How do we secure massive, complex supply chains without slowing your developers down to a crawl? This talk provides a simple preview to Red Hat’s Trusted Software Supply Chain, based on three pillars: Transparency through the Trusted Profile Analyzer; Identity, thanks to the Trusted Artifact Signer; and Guardrails, with the Advanced Cluster Security for Kubernetes.
Talk presented at the 2026 Red Hat Summit Connect Switzerland event on January 14th, 2026.
Introduction
Welcome to this presentation titled “What’s in your Container? Securing the Supply Chain without Slowing Down”. This talk was first presented at the 2026 Red Hat Summit Connect Switzerland event in January 14th, 2026.
My name is Adrian Kosmaczewski, and I am a Senior Architect at Red Hat Switzerland.
The “Black Box” Problem
Let us talk about the “Black Box” problem.
Imagine, for a moment, that you walk into a grocery store to buy a frozen lasagna for your family dinner. You pick up the box from the freezer aisle. You toss it in your cart. You trust it. You assume the meat isn’t spoiled. You assume the factory where it was made followed strict health codes.
You assume that the list of ingredients printed on the back (flour, tomatoes, beef, etc.) is actually what is inside the box. You trust the supply chain implicitly because there are regulations and checks in place to keep you safe.
Now, let’s pivot and look at how we build software today.
Modern software development has fundamentally changed. We don’t really “write” code from scratch anymore; we assemble it. We are manufacturing applications on an industrial scale. We take a database from here, a web framework from there, an authentication library from somewhere else, and we glue it all together with a thin layer of our own business logic.
The data backs this up.
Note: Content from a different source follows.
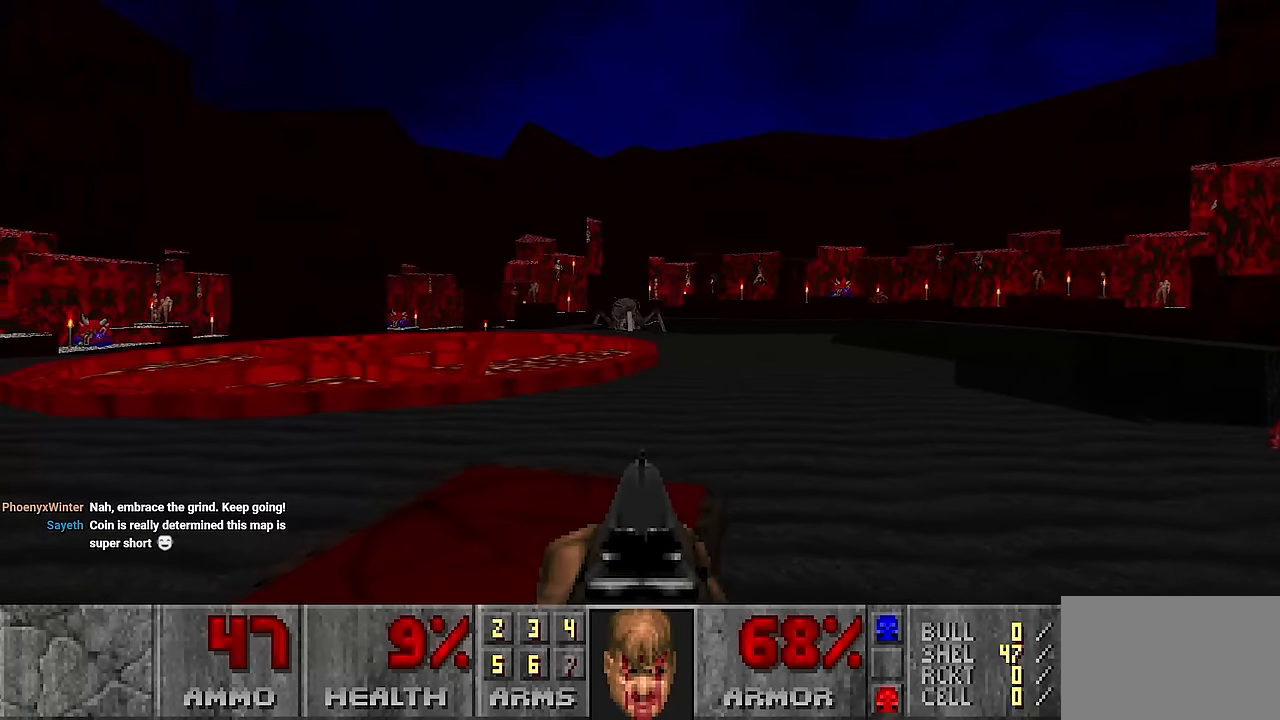
{"keys": [], "mouse": ["left"], "events": [[183, "mouse_left", "down"]]}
According to the latest “Open Source Security and Risk Analysis Report” by Synopsys, 96% of all commercial codebases contain open source components. Furthermore, 84% of those codebases contain at least one known vulnerability. We aren’t just using a little bit of open source; our applications are essentially composed of it.
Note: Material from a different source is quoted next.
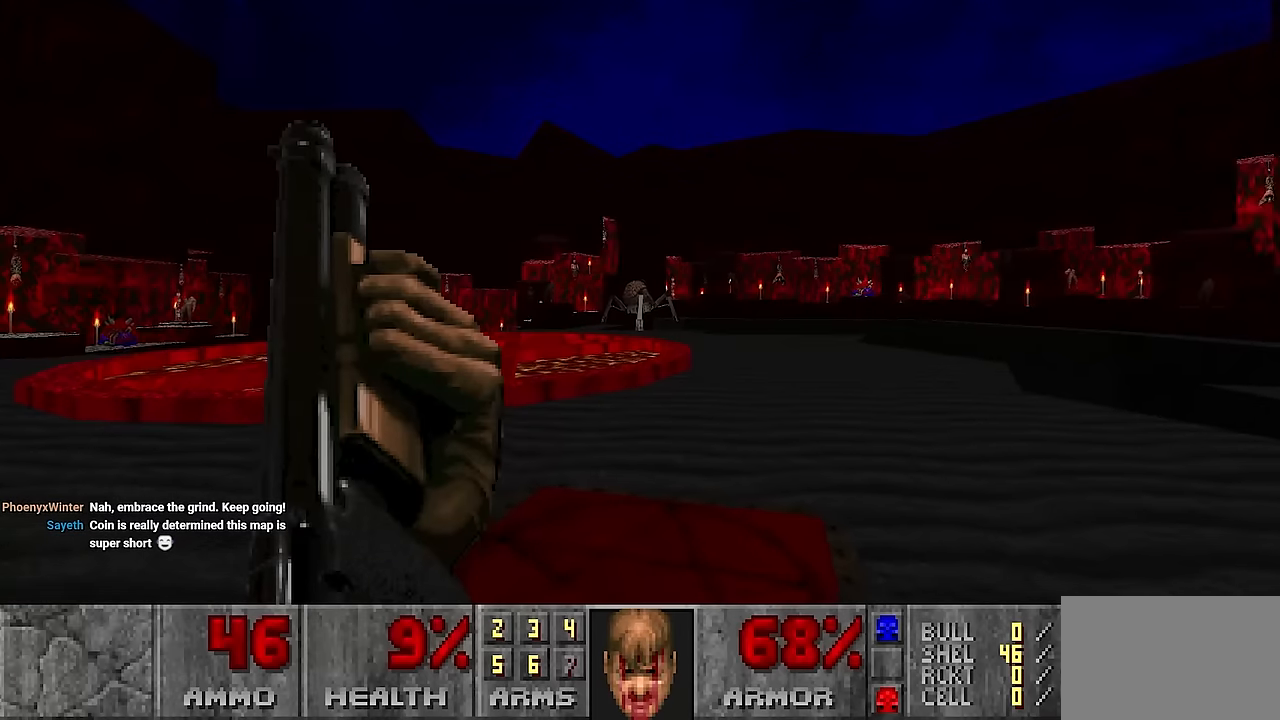
{"keys": [], "mouse": ["left"], "events": []}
This is fantastic for speed. It allows us to innovate at a pace that was impossible ten years ago. It’s why startups can disrupt giants. But it is absolutely terrifying for security.
Because right now, for most companies, that “frozen lasagna” of software has no ingredients list. It has no seal of authenticity. We are effectively taking binary blobs from the internet (from strangers we have never met, using handles we don’t recognize) and running them in the heart of our sovereign infrastructure. We are downloading packages from NPM, or PyPi, or Docker Hub, often without a second thought.
Consider the phenomenon of “Typosquatting.” An attacker notices that your developers use a popular python library called requests. So, the attacker uploads a malicious library called requessts (with an extra “s”) containing malware. One tired developer makes one typo in a configuration file, and suddenly, you have just invited a trojan horse into your production environment.
We have seen exactly what happens when this goes wrong. We all remember the absolute chaos of Log4j. It wasn’t just a bug; it was a systemic failure. It was a tiny logging library, maintained by volunteers, buried five layers deep in the dependency tree of almost every enterprise Java application in the world. When the vulnerability broke, Chief Security Officers didn’t even know if they were affected or not! They had to scan thousands of servers manually because they didn’t have an inventory.
And let’s not forget SolarWinds. That was a pivotal moment. The attackers realized they don’t need to spend months trying to break into your firewall if they can just poison the water supply. They didn’t attack the customers directly; they injected malicious code into the build system of the vendor. They compromised the factory so that every product leaving the assembly line was pre-infected.
The question we need to answer today is simple, but it is deeply uncomfortable for most IT leaders: Do you actually know what is running in your cluster right now?
Not what you think is running. Not what the architecture diagram says should be running. But what is actually there? And if you don’t know the answer to that question, how can you claim your infrastructure is sovereign? How can you claim you are compliant with upcoming regulations like the EU Cyber Resilience Act, NIS2, or DORA? These regulations are no longer suggestions; they are mandates that will hold boards of directors personally accountable for the hygiene of their digital supply chain.
We need a better way. We need the digital equivalent of a nutrition label, and we need a tamper-proof seal for every single digital artifact we deploy.
The Three Pillars
So, how do we fix this? How do we secure this massive, complex supply chain without slowing our developers down to a crawl? We cannot ask them to manually audit every line of code in every library they use. That is humanly impossible. If we add too much friction, they will just find ways around it, and we end up with Shadow IT, which is even worse.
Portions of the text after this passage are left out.